I will go so far as to say that this is a decline by degrees. The new railing is charmless and visually distracting compared to the charm and simplicity of the white wooden handrailing. The increased height of the bridge railing is completely unnecessary; it is even taller than the surrounding green fence for the planters. I can't fathom that kids managed to fall into the waterway below.
If the wood was rotting, then the handrails could have simply been replaced. That's exactly what happened to the smaller, more curved wood bridge just across the way when it was deteriorating a few months ago; why couldn't this bridge get the same treatment?
It's a sad change. I'm not sure exactly how long the Carnation Plaza entry bridge has been around, but it sat unchanged from its original form for at least 50 years. Yesterland has a picture of it from the 1950s in one of their "Then and Now" photo series:
What I love about this picture is that you can see that the railing of the bridge once matched the wood fencing that surrounded it. It shows the original context of those isosceles and right triangles formed by the old bridge. It's a familiar, understated country feel.

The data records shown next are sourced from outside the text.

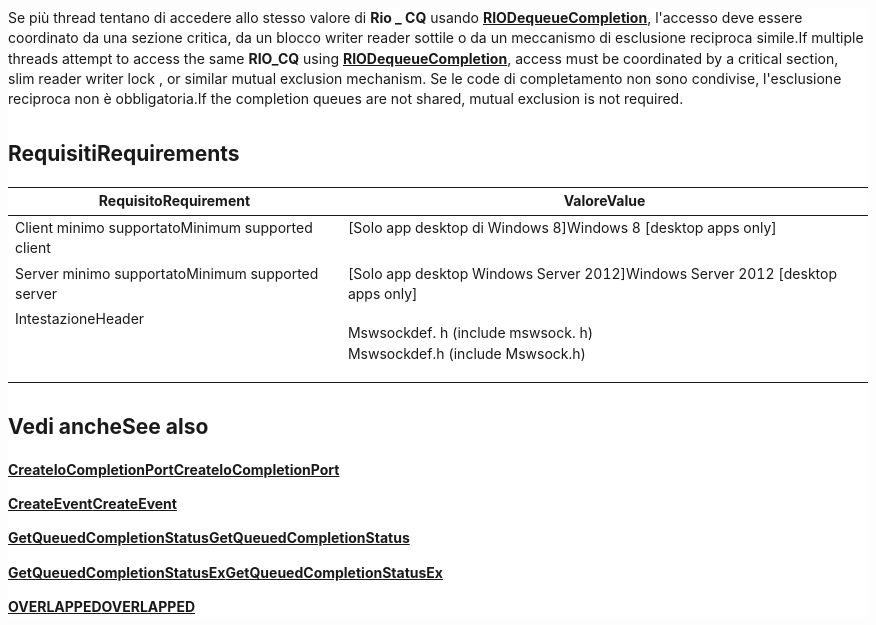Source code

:<span data-ttu-id="19bbd-140">Se più thread tentano di accedere allo stesso valore di **Rio \_ CQ** usando [**RIODequeueCompletion**](/windows/win32/api/mswsock/nc-mswsock-lpfn_riodequeuecompletion), l'accesso deve essere coordinato da una sezione critica, da un blocco writer reader sottile o da un meccanismo di esclusione reciproca simile.</span><span class="sxs-lookup"><span data-stu-id="19bbd-140">If multiple threads attempt to access the same **RIO\_CQ** using [**RIODequeueCompletion**](/windows/win32/api/mswsock/nc-mswsock-lpfn_riodequeuecompletion), access must be coordinated by a critical section, slim reader writer lock , or similar mutual exclusion mechanism.</span></span> <span data-ttu-id="19bbd-141">Se le code di completamento non sono condivise, l'esclusione reciproca non è obbligatoria.</span><span class="sxs-lookup"><span data-stu-id="19bbd-141">If the completion queues are not shared, mutual exclusion is not required.</span></span>

## <a name="requirements"></a><span data-ttu-id="19bbd-142">Requisiti</span><span class="sxs-lookup"><span data-stu-id="19bbd-142">Requirements</span></span>



| <span data-ttu-id="19bbd-143">Requisito</span><span class="sxs-lookup"><span data-stu-id="19bbd-143">Requirement</span></span> | <span data-ttu-id="19bbd-144">Valore</span><span class="sxs-lookup"><span data-stu-id="19bbd-144">Value</span></span> |
|-------------------------------------|-------------------------------------------------------------------------------------------------------------|
| <span data-ttu-id="19bbd-145">Client minimo supportato</span><span class="sxs-lookup"><span data-stu-id="19bbd-145">Minimum supported client</span></span><br/> | <span data-ttu-id="19bbd-146">\[Solo app desktop di Windows 8\]</span><span class="sxs-lookup"><span data-stu-id="19bbd-146">Windows 8 \[desktop apps only\]</span></span><br/>                                                                  |
| <span data-ttu-id="19bbd-147">Server minimo supportato</span><span class="sxs-lookup"><span data-stu-id="19bbd-147">Minimum supported server</span></span><br/> | <span data-ttu-id="19bbd-148">\[Solo app desktop Windows Server 2012\]</span><span class="sxs-lookup"><span data-stu-id="19bbd-148">Windows Server 2012 \[desktop apps only\]</span></span><br/>                                                        |
| <span data-ttu-id="19bbd-149">Intestazione</span><span class="sxs-lookup"><span data-stu-id="19bbd-149">Header</span></span><br/>                   | <dl> <span data-ttu-id="19bbd-150"><dt>Mswsockdef. h (include mswsock. h)</dt></span><span class="sxs-lookup"><span data-stu-id="19bbd-150"><dt>Mswsockdef.h (include Mswsock.h)</dt></span></span> </dl> |



## <a name="see-also"></a><span data-ttu-id="19bbd-151">Vedi anche</span><span class="sxs-lookup"><span data-stu-id="19bbd-151">See also</span></span>

<dl> <dt>

[<span data-ttu-id="19bbd-152">**CreateIoCompletionPort**</span><span class="sxs-lookup"><span data-stu-id="19bbd-152">**CreateIoCompletionPort**</span></span>](/windows/win32/api/ioapiset/nf-ioapiset-createiocompletionport)
</dt> <dt>

[<span data-ttu-id="19bbd-153">**CreateEvent**</span><span class="sxs-lookup"><span data-stu-id="19bbd-153">**CreateEvent**</span></span>](/windows/win32/api/synchapi/nf-synchapi-createeventa)
</dt> <dt>

[<span data-ttu-id="19bbd-154">**GetQueuedCompletionStatus**</span><span class="sxs-lookup"><span data-stu-id="19bbd-154">**GetQueuedCompletionStatus**</span></span>](/windows/win32/api/ioapiset/nf-ioapiset-getqueuedcompletionstatus)
</dt> <dt>

[<span data-ttu-id="19bbd-155">**GetQueuedCompletionStatusEx**</span><span class="sxs-lookup"><span data-stu-id="19bbd-155">**GetQueuedCompletionStatusEx**</span></span>](/windows/win32/api/ioapiset/nf-ioapiset-getqueuedcompletionstatusex)
</dt> <dt>

[<span data-ttu-id="19bbd-156">**OVERLAPPED**</span><span class="sxs-lookup"><span data-stu-id="19bbd-156">**OVERLAPPED**</span></span>](/windows/win32/api/minwinbase/ns-minwinbase-overlapped)
</dt> <dt>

Here's a Davelandweb photo of the bridge, dated February 1960. It gives you a sense of the height of the old railing - tall enough for Daddy to sit on, but not short enough for the kids to inadvertently fall off or through.
I think this bridge, given its close proximity to the center of Disneyland, deserved some attention. It's no castle drawbridge, but it lived through half a century of Disneyland history virtually unchanged, even as Partner Statues, path widening and all sorts of other cosmetic and logistical changes were made nearby over the decades - until now. Now, it's still a bridge, but one that tries too hard to prevent guest stupidity.
It's hard to explain what charm looks like, but even understated charm is missed once it's gone.